Department of Psychology, Royal Holloway, University of London Egham, UK ; Institute of Cognitive Neuroscience, University College London London, UK.
Department of Speech, Hearing and Phonetic Sciences, University College London London, UK.
Front Syst Neurosci. 2014 Feb 25;8:18. doi: 10.3389/fnsys.2014.00018. eCollection 2014.

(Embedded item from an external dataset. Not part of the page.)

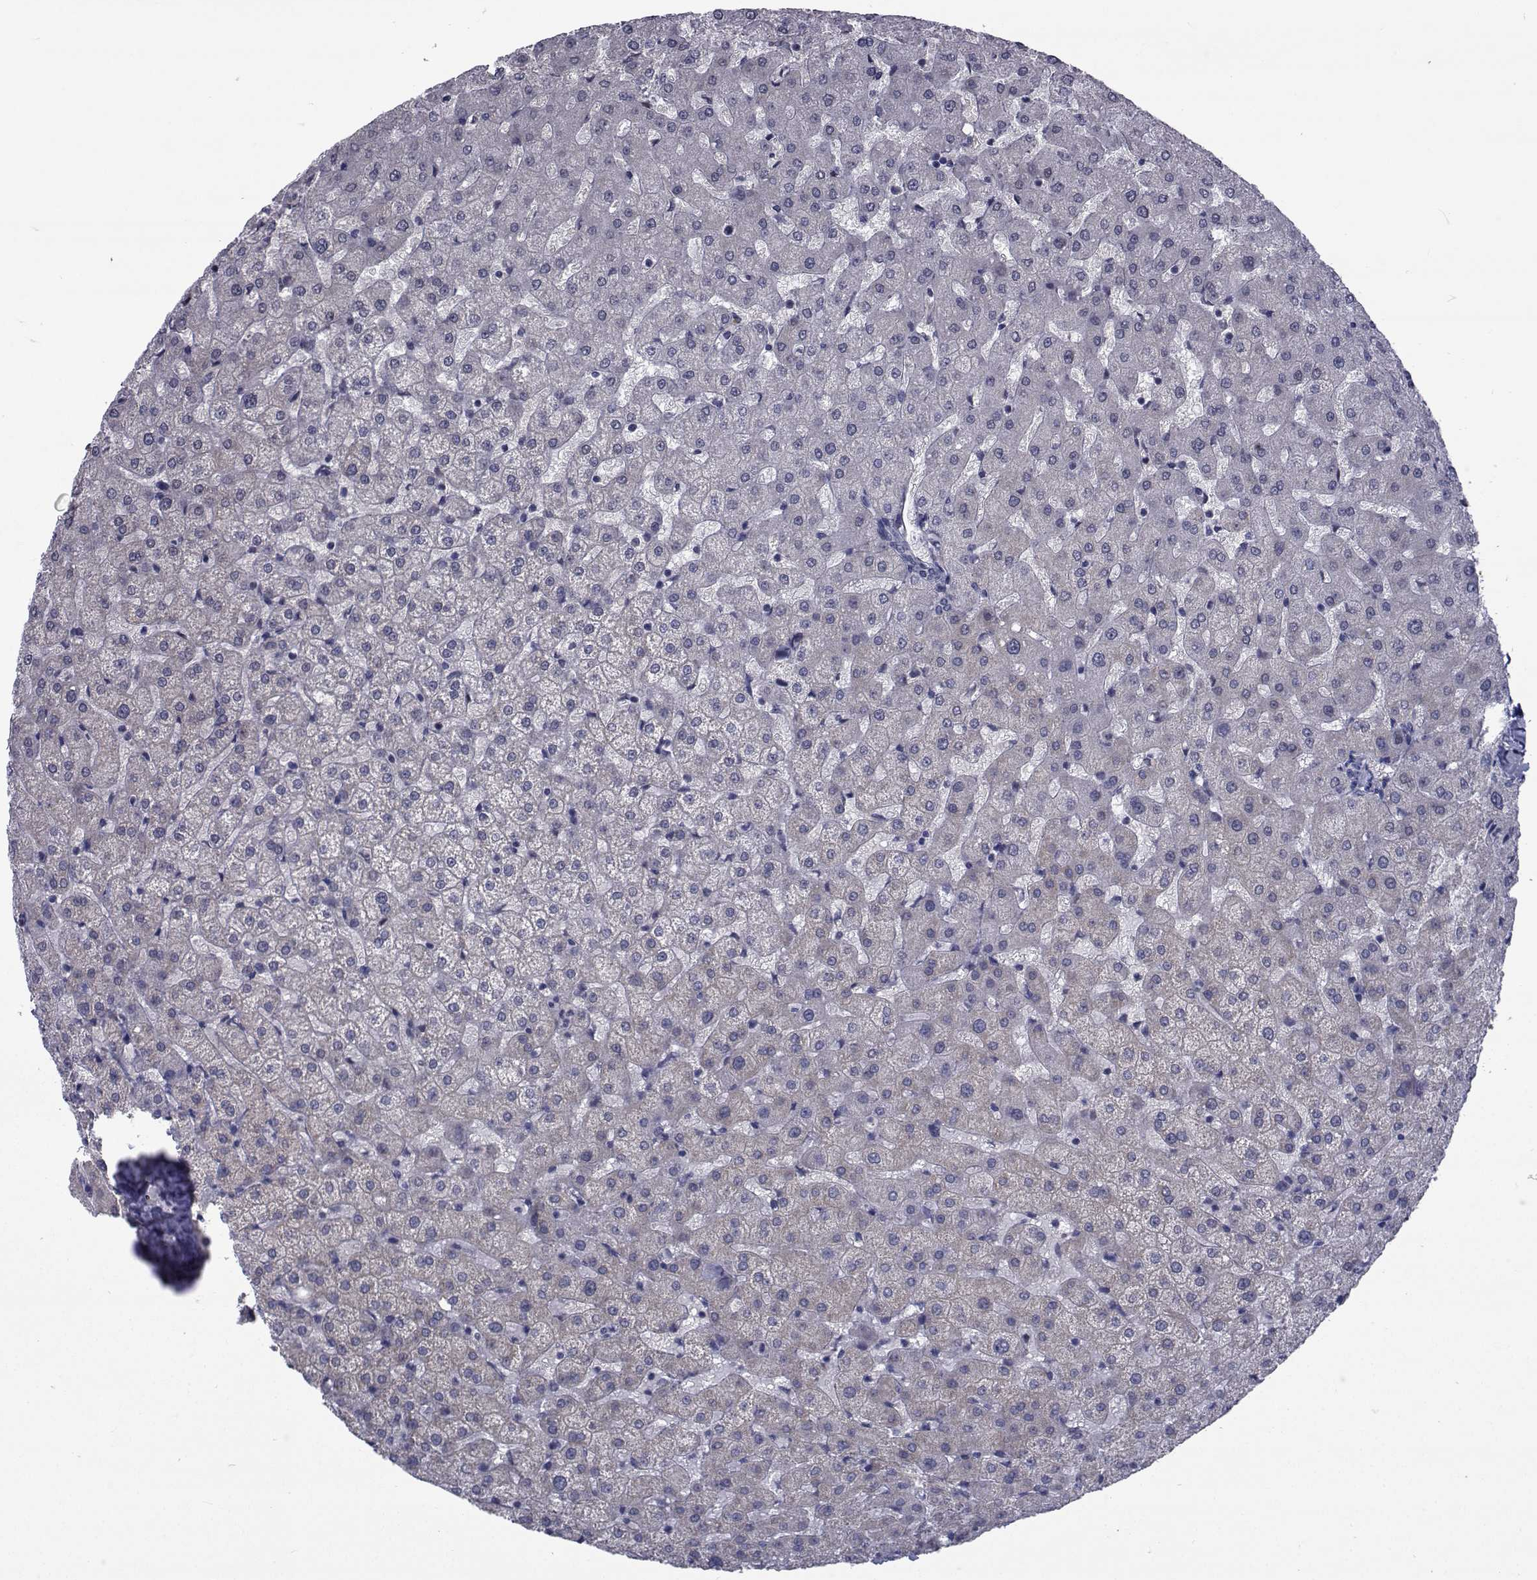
{"staining": {"intensity": "negative", "quantity": "none", "location": "none"}, "tissue": "liver", "cell_type": "Cholangiocytes", "image_type": "normal", "snomed": [{"axis": "morphology", "description": "Normal tissue, NOS"}, {"axis": "topography", "description": "Liver"}], "caption": "A high-resolution image shows immunohistochemistry staining of unremarkable liver, which shows no significant staining in cholangiocytes. (IHC, brightfield microscopy, high magnification).", "gene": "CFAP74", "patient": {"sex": "female", "age": 50}}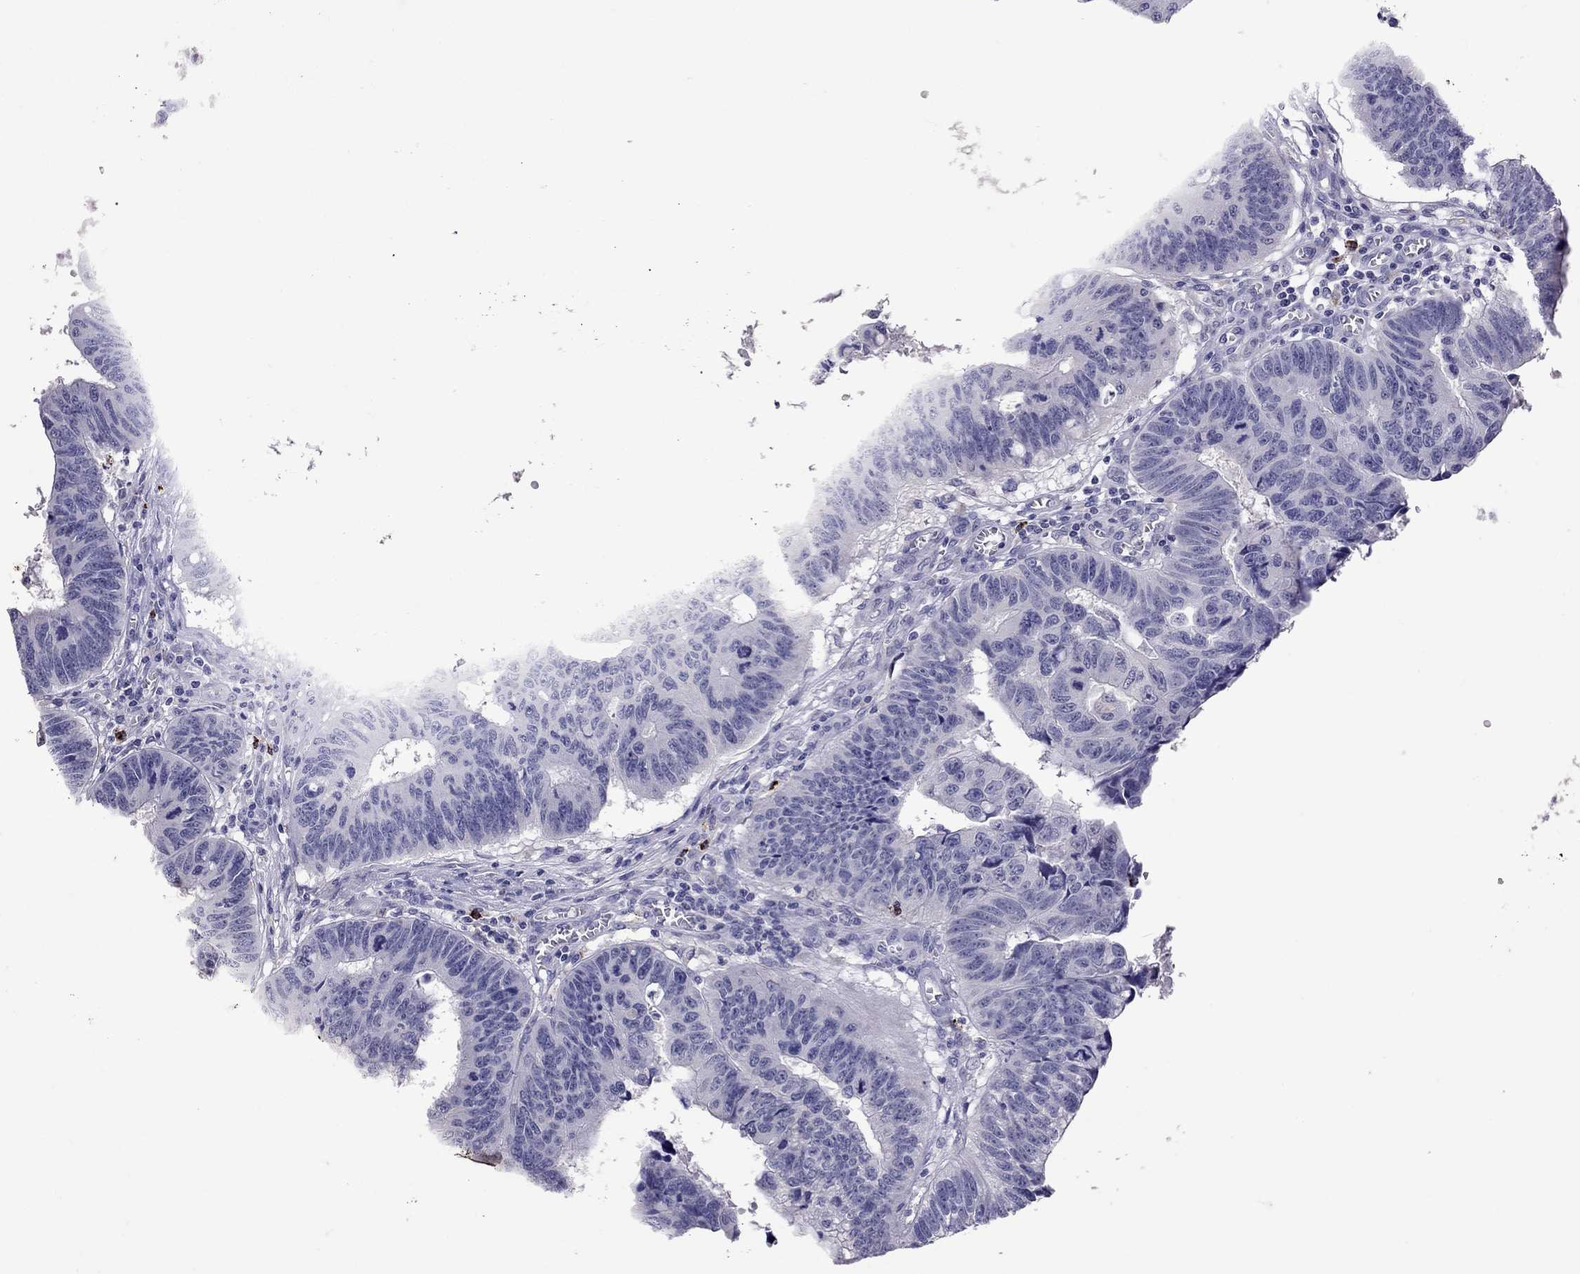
{"staining": {"intensity": "negative", "quantity": "none", "location": "none"}, "tissue": "colorectal cancer", "cell_type": "Tumor cells", "image_type": "cancer", "snomed": [{"axis": "morphology", "description": "Adenocarcinoma, NOS"}, {"axis": "topography", "description": "Appendix"}, {"axis": "topography", "description": "Colon"}, {"axis": "topography", "description": "Cecum"}, {"axis": "topography", "description": "Colon asc"}], "caption": "Immunohistochemistry photomicrograph of human colorectal cancer stained for a protein (brown), which exhibits no staining in tumor cells. Nuclei are stained in blue.", "gene": "SLAMF1", "patient": {"sex": "female", "age": 85}}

Noise-vocoding is a transformation which, when applied to speech, severely reduces spectral resolution and eliminates periodicity, yielding a stimulus that sounds "like a harsh whisper" (Scott et al., 2000, p. 2401). This process simulates a cochlear implant, where the activity of many thousand hair cells in the inner ear is replaced by direct stimulation of the auditory nerve by a small number of tonotopically-arranged electrodes. Although a cochlear implant offers a powerful means of restoring some degree of hearing to profoundly deaf individuals, the outcomes for spoken communication are highly variable (Moore and Shannon, 2009). Some variability may arise from differences in peripheral representation (e.g., the degree of residual nerve survival) but some may reflect differences in higher-order linguistic processing. In order to explore this possibility, we used noise-vocoding to explore speech recognition and perceptual learning in normal-hearing listeners tested across several levels of the linguistic hierarchy: segments (consonants and vowels), single words, and sentences. Listeners improved significantly on all tasks across two test sessions. In the first session, individual differences analyses revealed two independently varying sources of variability: one lexico-semantic in nature and implicating the recognition of words and sentences, and the other an acoustic-phonetic factor associated with words and segments. However, consequent to learning, by the second session there was a more uniform covariance pattern concerning all stimulus types. A further analysis of phonetic feature recognition allowed greater insight into learning-related changes in perception and showed that, surprisingly, participants did not make full use of cues that were preserved in the stimuli (e.g., vowel duration). We discuss these findings in relation cochlear implantation, and suggest auditory training strategies to maximize speech recognition performance in the absence of typical cues.
噪声声码化是一种变换,当应用于语音时,会严重降低频谱分辨率并消除周期性,从而产生听起来“像刺耳的低语”的刺激(Scott 等人,2000 年,第 2401 页)。这个过程模拟了耳蜗植入物,其中内耳中数千个毛细胞的活动被少数按音调排列的电极直接刺激听觉神经所取代。尽管耳蜗植入物为重度耳聋患者提供了恢复一定程度听力的有力手段,但口语交流的结果却高度可变(Moore 和 Shannon,2009 年)。一些可变性可能来自于外围表示的差异(例如,剩余神经存活的程度),但一些可能反映了更高层次语言处理的差异。为了探索这种可能性,我们使用噪声声码化来探索正常听力听众在语言层次的几个层次上的语音识别和感知学习:片段(辅音和元音)、单个单词和句子。听众在两个测试会话中在所有任务上都显著提高。在第一次会议上,个体差异分析揭示了两个独立变化的可变性来源:一个是词汇语义性质,涉及单词和句子的识别,另一个是与单词和片段相关的声学语音因素。然而,由于学习,到第二次会议时,所有刺激类型的协方差模式更加统一。对语音特征识别的进一步分析提供了对感知相关变化的更深入了解,并令人惊讶地表明,参与者并没有充分利用在刺激中保留的线索(例如,元音持续时间)。我们讨论了这些发现与耳蜗植入物的关系,并提出了听觉训练策略,以在没有典型线索的情况下最大限度地提高语音识别性能。